Their GP suggested that the National Hospital for Neurology and Neurosurgery in London could offer some of the best care, plus access to new interventions. This has proved to be the case, but at times it has also meant that Christine and Alan have missed out on services closer to home.

"The district neurological support nurse for the newly diagnosed didn't know about us. She could have pointed us towards other support, but I only heard about her after five years when it was too late. Our GP had never heard of her either," says Alan.

"It was the same with speech therapy. We went to London every other day for a fortnight to get it because although I'd discovered there was a service at our nearest hospital, 16 miles away, it was only being offered to us as a favour."
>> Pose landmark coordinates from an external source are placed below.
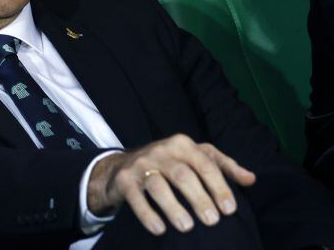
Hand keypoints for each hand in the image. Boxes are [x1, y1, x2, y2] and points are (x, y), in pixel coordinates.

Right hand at [87, 134, 255, 234]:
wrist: (123, 166)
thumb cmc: (169, 163)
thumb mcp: (195, 157)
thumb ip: (223, 166)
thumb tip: (251, 179)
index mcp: (182, 144)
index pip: (205, 164)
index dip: (219, 187)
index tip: (229, 210)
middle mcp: (161, 151)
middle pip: (183, 175)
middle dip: (199, 199)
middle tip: (212, 221)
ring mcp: (141, 164)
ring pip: (158, 185)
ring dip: (174, 208)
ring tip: (187, 228)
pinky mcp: (125, 180)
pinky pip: (137, 198)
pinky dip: (148, 214)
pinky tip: (160, 229)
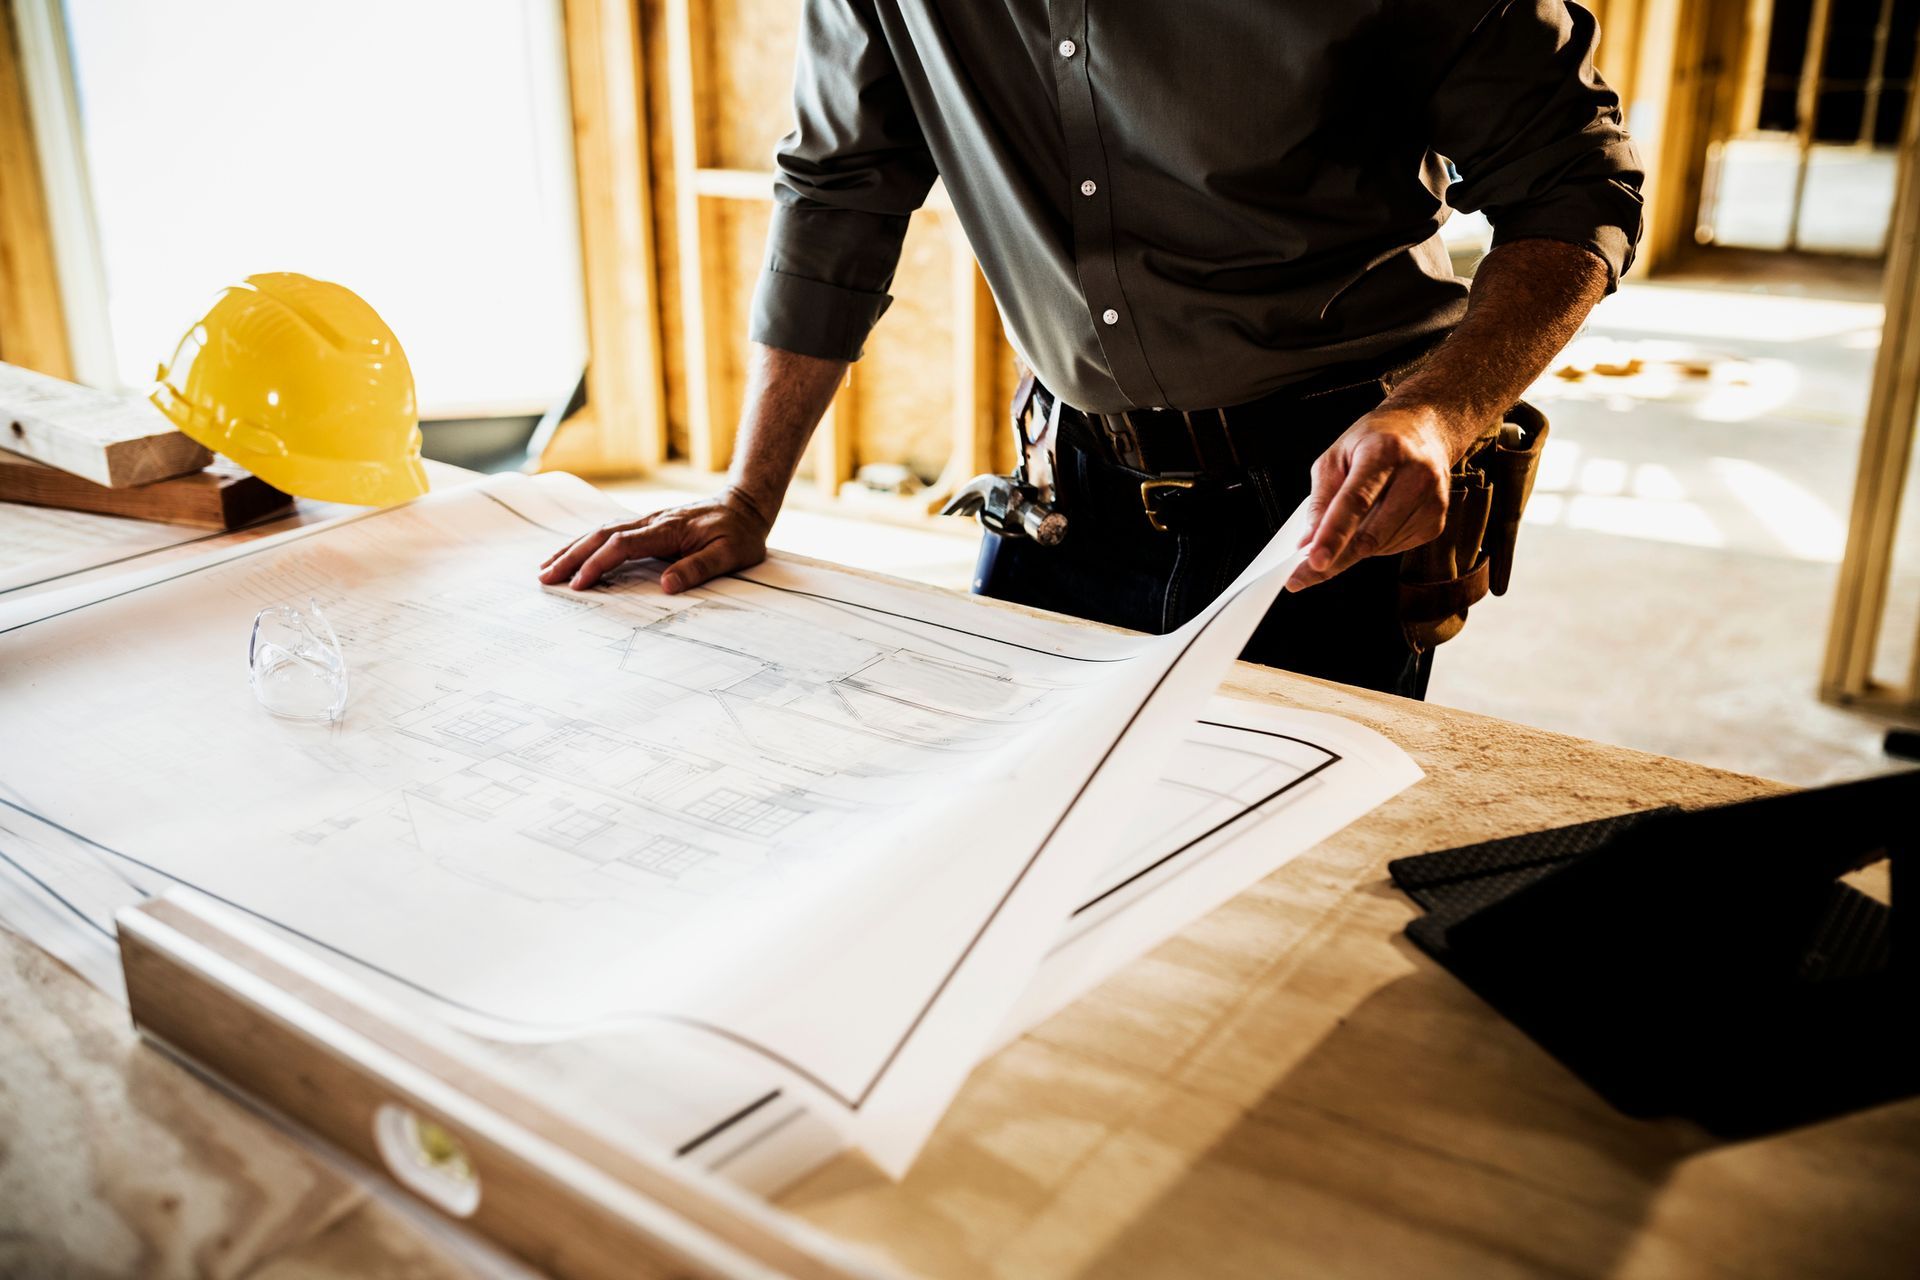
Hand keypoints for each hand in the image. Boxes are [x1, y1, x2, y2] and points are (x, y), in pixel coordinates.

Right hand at [537, 487, 773, 592]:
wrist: (745, 505)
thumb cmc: (741, 534)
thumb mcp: (730, 555)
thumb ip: (698, 568)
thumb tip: (666, 586)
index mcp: (668, 530)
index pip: (623, 545)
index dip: (599, 563)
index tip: (579, 583)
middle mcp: (651, 522)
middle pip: (601, 536)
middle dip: (571, 556)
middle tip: (545, 577)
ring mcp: (647, 521)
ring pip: (600, 531)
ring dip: (572, 549)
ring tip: (546, 567)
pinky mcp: (647, 525)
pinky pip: (609, 532)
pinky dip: (586, 543)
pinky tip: (573, 553)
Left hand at [1286, 404, 1461, 591]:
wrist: (1423, 431)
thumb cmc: (1375, 441)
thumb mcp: (1336, 456)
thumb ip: (1321, 499)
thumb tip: (1308, 541)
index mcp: (1385, 452)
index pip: (1356, 502)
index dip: (1333, 535)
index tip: (1313, 561)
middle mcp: (1416, 476)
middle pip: (1369, 534)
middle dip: (1333, 558)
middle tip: (1302, 573)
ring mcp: (1432, 501)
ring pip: (1378, 547)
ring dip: (1352, 547)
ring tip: (1348, 522)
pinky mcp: (1436, 522)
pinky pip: (1392, 548)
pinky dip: (1373, 543)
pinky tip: (1374, 519)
He goes on: "I don't think it would be beyond someone to compile a central resource or make an alphabetically indexed book of services available locally for carers and the cared for with various conditions. But instead there is a lack of joined-up thinking."


Yvonne has multiple sclerosis. In the last year she has also developed epilepsy. She shares her Staffordshire home with Peter, her partner and full-time carer. Five mornings a week two carers attend for half an hour to help her shower.

"It takes a long time to get Yvonne ready for a trip to the nurse," says Peter. "I sent an email asking for a home visit. The reply asked me for a reason to present to the service managers.

"Yvonne went to hospital last autumn because of her epilepsy," he continues. "When I went in to see her I found that while she was asleep, she had been moved from a side room to the ward. Nobody told her and she cried when she woke up. I brought her home."


"A long, hard battle, like being at war," is how Lynda describes her experiences of trying to get recognition from statutory care services in north east England. "Professionals don't look at you holistically and in the hospital we are shoved to one side."

Seventeen years ago, Lynda's husband Philip had a stroke that left him totally dependent on her for all his care. Since then, he has gone into renal failure and now has regular dialysis. "That's why he keeps getting infections," she says. "He had to go into a high-dependency unit once with a temperature of 41C. The ambulance crew later told me the ward had tried to discharge him with septicaemia and [the crew] had insisted on a second opinion."

Lynda believes services lack even basic understanding of the needs of carers. "Some years back, our son was injured playing rugby. I had to stay with him in casualty. I explained to the nurse that I was a carer and asked her to help me get home as soon as I could. But she wouldn't believe me and couldn't give a damn. The hospital later said it would never happen again. I really hope it hasn't."


Laura is Ethan's mum. His rare chromosomal disorder has left him with a weak chest. He has often had to go to hospital to be resuscitated. Because of his vulnerability, he and Laura are well known at their local GP surgery in Surrey.

Laura believes she is "one of the lucky ones. I am seen straight away with Ethan. My doctors have also been good at spotting when I need help. Being recognised as a carer makes a huge difference, because you are a parent as well and it is difficult. This is your child - you want to cope."